Hyper-V Administrators

The Hyper-V Administrators group has full access to all Hyper-V features. If Domain Controllers have been virtualized, then the virtualization admins should be considered Domain Admins. They could easily create a clone of the live Domain Controller and mount the virtual disk offline to obtain the NTDS.dit file and extract NTLM password hashes for all users in the domain.

It is also well documented on this blog, that upon deleting a virtual machine, vmms.exe attempts to restore the original file permissions on the corresponding .vhdx file and does so as NT AUTHORITY\SYSTEM, without impersonating the user. We can delete the .vhdx file and create a native hard link to point this file to a protected SYSTEM file, which we will have full permissions to.

If the operating system is vulnerable to CVE-2018-0952 or CVE-2019-0841, we can leverage this to gain SYSTEM privileges. Otherwise, we can try to take advantage of an application on the server that has installed a service running in the context of SYSTEM, which is startable by unprivileged users.

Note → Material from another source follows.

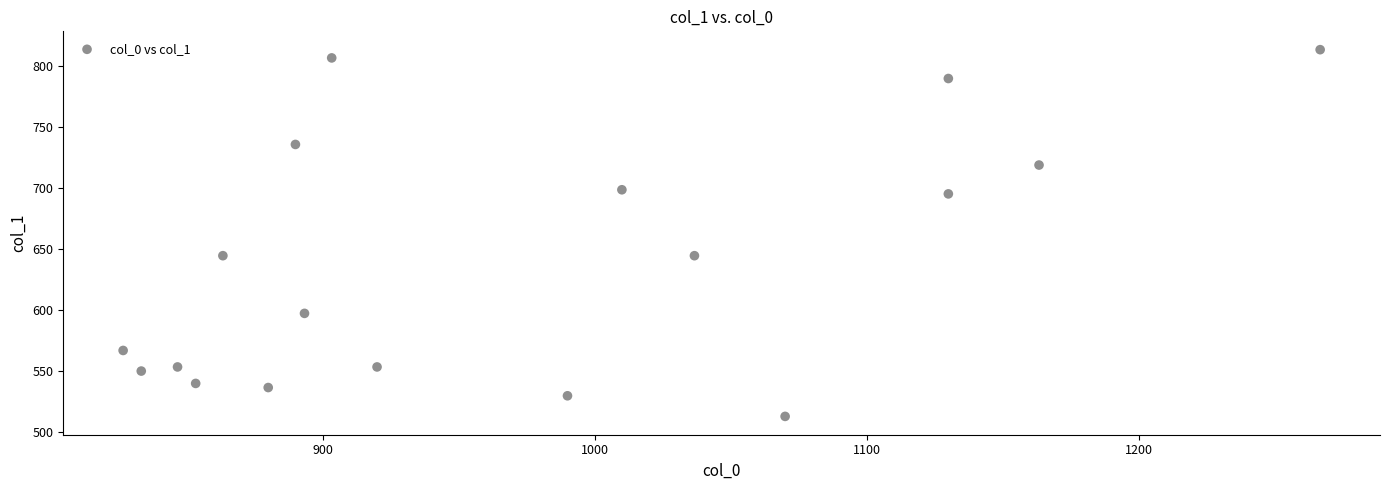

What is the range of X values (max minus min)?

440.0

An example of this is Firefox, which installs the Mozilla Maintenance Service. We can update this exploit (a proof-of-concept for NT hard link) to grant our current user full permissions on the file below:

C:\Program Files (x86)\Mozilla Maintenance Service\maintenanceservice.exe

After running the PowerShell script, we should have full control of this file and can take ownership of it.

C:\xyz> takeown /F C:\Program Files (x86)\Mozilla Maintenance Service\maintenanceservice.exe

Next, we can replace this file with a malicious maintenanceservice.exe, start the maintenance service, and get command execution as SYSTEM.

C:\xyz> sc.exe start MozillaMaintenance

Note: This vector has been mitigated by the March 2020 Windows security updates, which changed behavior relating to hard links.